WASHINGTON: Le président américain Donald Trump a de nouveau stigmatisé mercredi des magistrats qui l'avaient poursuivi et jugé durant le mandat de Joe Biden, prenant prétexte du récent assassinat de l'influenceur ultraconservateur Charlie Kirk.

Dans le viseur du locataire de la Maison Blanche, sur son réseau Truth, se trouvent deux de ses cibles privilégiées : l'ex-procureur spécial Jack Smith, et le juge Juan Merchan qui avait présidé son procès pour des paiements cachés à une star du X.

Donald Trump reproche à Jack Smith d'avoir ouvert il y a quelques années une enquête sur Turning Point, le mouvement créé par l'influenceur ultraconservateur américain Charlie Kirk, assassiné le 10 septembre.

"Pourquoi le merveilleux Turning Point a-t-il été mis sous ENQUÊTE par le +Dérangé+ Jack Smith et l'administration Biden Corrompue et Incompétente ?", s'interroge Donald Trump dans un message sur Truth.

"Ils ont essayé de forcer Charlie, ainsi que de nombreuses autres personnes et mouvements, à cesser leurs activités. Ils ont instrumentalisé le ministère de la Justice contre les opposants politiques de Joe Biden, y compris MOI!", s'offusque-t-il encore.

Jack Smith, lui-même visé par une enquête administrative depuis le retour au pouvoir de Donald Trump, avait été nommé procureur spécial en 2022.

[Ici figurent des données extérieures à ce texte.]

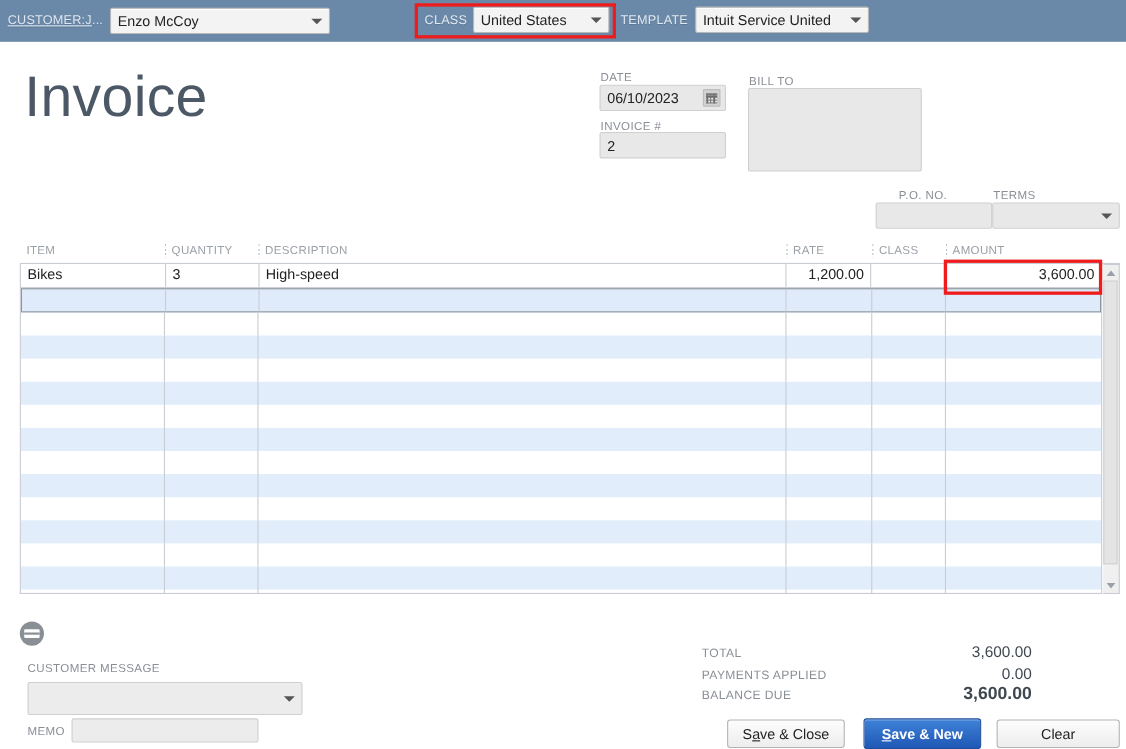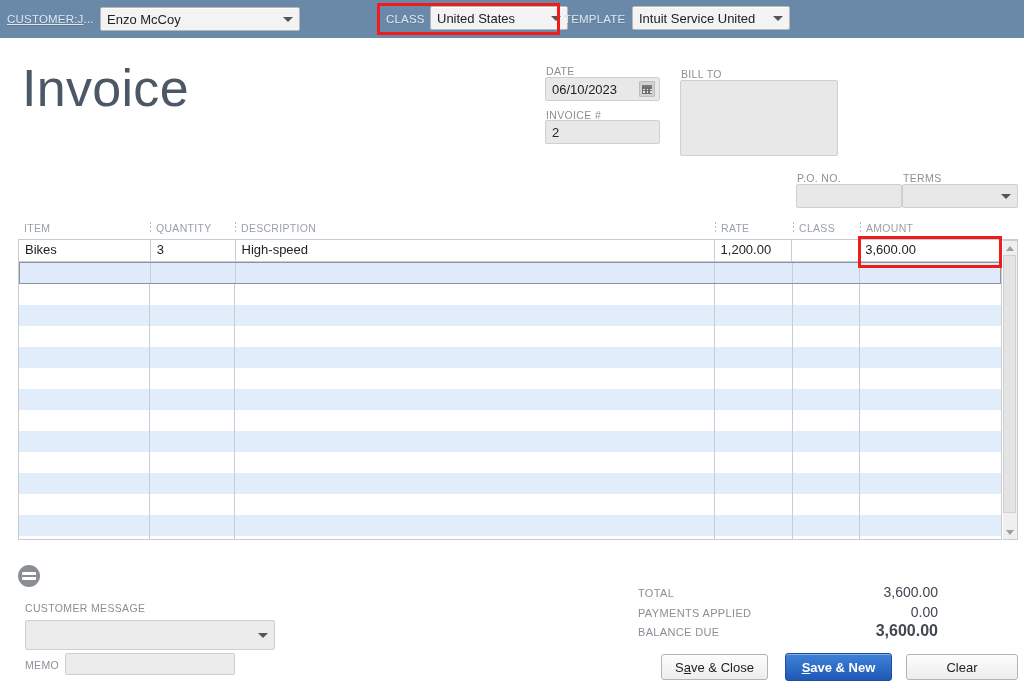--- a/index.html
+++ b/index.html
@@ -42,21 +42,21 @@
     margin-right:2px;
   }
   .caret:after{
     content:""; width:0;height:0;
     border-left:5px solid transparent;border-right:5px solid transparent;
     border-top:5px solid #555;
   }
   #customer-label{ position:absolute; left:7px; top:13px; }
   #customer-combo{ position:absolute; left:100px; top:7px; width:200px; }
   #class-label{ position:absolute; left:386px; top:13px; }
-  #class-combo{ position:absolute; left:430px; top:6px; width:138px; }
+  #class-combo{ position:absolute; left:430px; top:6px; width:124px; }
   #template-label{ position:absolute; left:564px; top:13px; }
   #template-combo{ position:absolute; left:632px; top:6px; width:158px; }
 
   
   .redbox{ position:absolute; border:3px solid #ee1c1c; pointer-events:none; }
   #redbox-class{ left:377px; top:3px; width:183px; height:32px; }
   #redbox-amount{ left:858px; top:236px; width:144px; height:32px; }
 
   
   .title{
@@ -91,21 +91,21 @@
   }
   #invoice-no-label{ position:absolute; left:546px; top:109px; }
   #invoice-no-field{ position:absolute; left:545px; top:120px; width:115px; }
 
   #billto-label{ position:absolute; left:681px; top:68px; }
   #billto-box{
     position:absolute; left:680px; top:80px; width:158px; height:76px;
     background:#e8e8e8; border:1px solid #cfcfcf; border-radius:2px;
   }
 
-  #po-label{ position:absolute; left:797px; top:172px; }
+  #po-label{ position:absolute; left:817px; top:172px; }
   #po-field{ position:absolute; left:796px; top:184px; width:106px; }
   #terms-label{ position:absolute; left:903px; top:172px; }
   #terms-combo{
     position:absolute; left:902px; top:184px; width:116px;
     background:#e8e8e8; border:1px solid #cfcfcf; border-radius:2px;
     height:24px; display:flex; align-items:center;
   }
 
   
   #grid-wrap{
@@ -134,21 +134,21 @@
   .grow.selected{
     background:#dfeafa;
     border:1px solid #8d949b;
     height:22px;
   }
   .gc{
     font-size:13px; color:#222; padding:2px 0 0 6px;
     border-right:1px solid #c8cdd3; overflow:hidden; white-space:nowrap;
   }
   .gc.last{ border-right:none; }
-  .gc.num{ }
+  .gc.num{ text-align:right; padding-right:6px; }
 
   .scrollbar{
     position:absolute; right:0; top:18px; width:15px; height:300px;
     background:#f0f0f0; border:1px solid #c8cdd3; border-left:none;
   }
   .sb-arrow{
     width:13px; height:14px; display:flex;align-items:center;justify-content:center;
     background:#efefef;
   }
   .sb-arrow.up:after{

Il avait lancé des poursuites fédérales contre Donald Trump, pour tentatives illégales d'inverser les résultats de l'élection de 2020 et rétention de documents classifiés après son départ de la Maison Blanche.

Les poursuites avaient été abandonnées après la réélection de Trump, en vertu de la tradition consistant à ne pas poursuivre un président en exercice. Jack Smith avait ensuite démissionné du ministère de la Justice.

Sans jamais le citer nommément, le président Trump s'en prend également sur le réseau Truth à Juan Merchan, qui a présidé le procès Stormy Daniels. Le président avait été reconnu coupable de 34 chefs d'accusation, pour des paiements cachés de 130.000 dollars à l'ex-star du X.

Donald Trump exprime le souhait que le juge "corrompu" paie "un jour un prix très élevé pour ses actions illégales".

Depuis l'assassinat de Charlie Kirk, le camp républicain redouble de véhémence contre les démocrates et organisations progressistes, accusés de promouvoir la violence politique.

"La gauche radicale a causé des dégâts énormes au pays", a affirmé le président républicain mardi, avant son départ au Royaume-Uni. "Mais nous y remédions".

Selon le Washington Post, un élu républicain du Wisconsin a déposé une proposition de loi visant à bloquer les fonds fédéraux aux organisations employant des personnes "qui tolèrent et célèbrent la violence politique".

Le New York Times précise pour sa part que sont notamment dans le viseur l'Open Society Foundation du milliardaire George Soros ainsi que la Ford Foundation, qui toutes deux financent des organisations de gauche.